--- SUPPLIED DATA ---
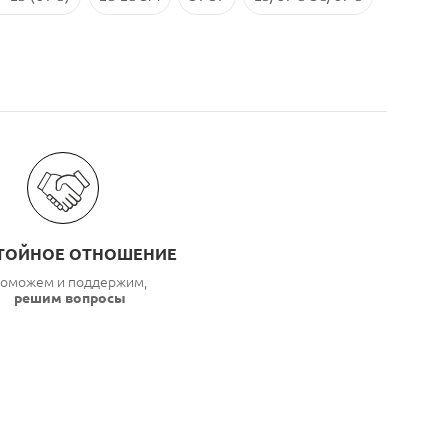
ТОЙНОЕ ОТНОШЕНИЕ
оможем и поддержим,
решим вопросы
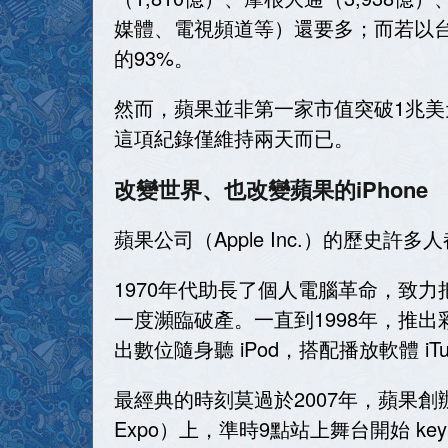
媒體、電視頻道等）還要多；而若以台
的93%。
然而，蘋果並非第一家市值突破1兆美
這項紀錄僅維持兩天而已。
改變世界、也改變蘋果的iPhone
蘋果公司（Apple Inc.）的歷史許
1970年代助長了個人電腦革命，致
一度瀕臨破產。一直到1998年，推出彩
出數位隨身聽 iPod，搭配播放軟體 
最經典的時刻莫過於2007年，蘋果創辦人史蒂夫
Expo）上，準時9點站上舞台開始 k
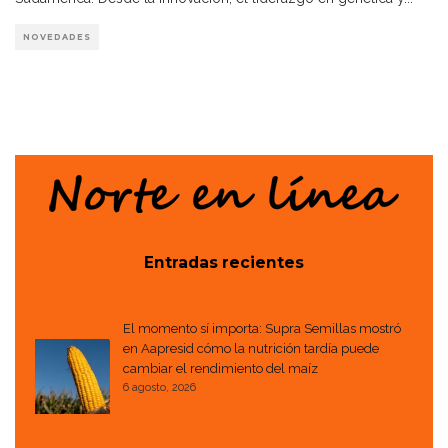
NOVEDADES
Entradas recientes
El momento sí importa: Supra Semillas mostró
en Aapresid cómo la nutrición tardía puede
cambiar el rendimiento del maíz
6 agosto, 2026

--- EXERCISE REQUIREMENTS ---
Return every line of text from the material above verbatim and in its original order. Omit the picture markers.

--- OUTPUT OF THE EXERCISE ---
ТОЙНОЕ ОТНОШЕНИЕ
оможем и поддержим,
решим вопросы
媒體、電視頻道等）還要多；而若以台
的93%。
然而，蘋果並非第一家市值突破1兆美
這項紀錄僅維持兩天而已。
改變世界、也改變蘋果的iPhone
蘋果公司（Apple Inc.）的歷史許
1970年代助長了個人電腦革命，致
一度瀕臨破產。一直到1998年，推出彩
出數位隨身聽 iPod，搭配播放軟體 
最經典的時刻莫過於2007年，蘋果創辦人史蒂夫
Expo）上，準時9點站上舞台開始 k
NOVEDADES
Entradas recientes
El momento sí importa: Supra Semillas mostró
en Aapresid cómo la nutrición tardía puede
cambiar el rendimiento del maíz
6 agosto, 2026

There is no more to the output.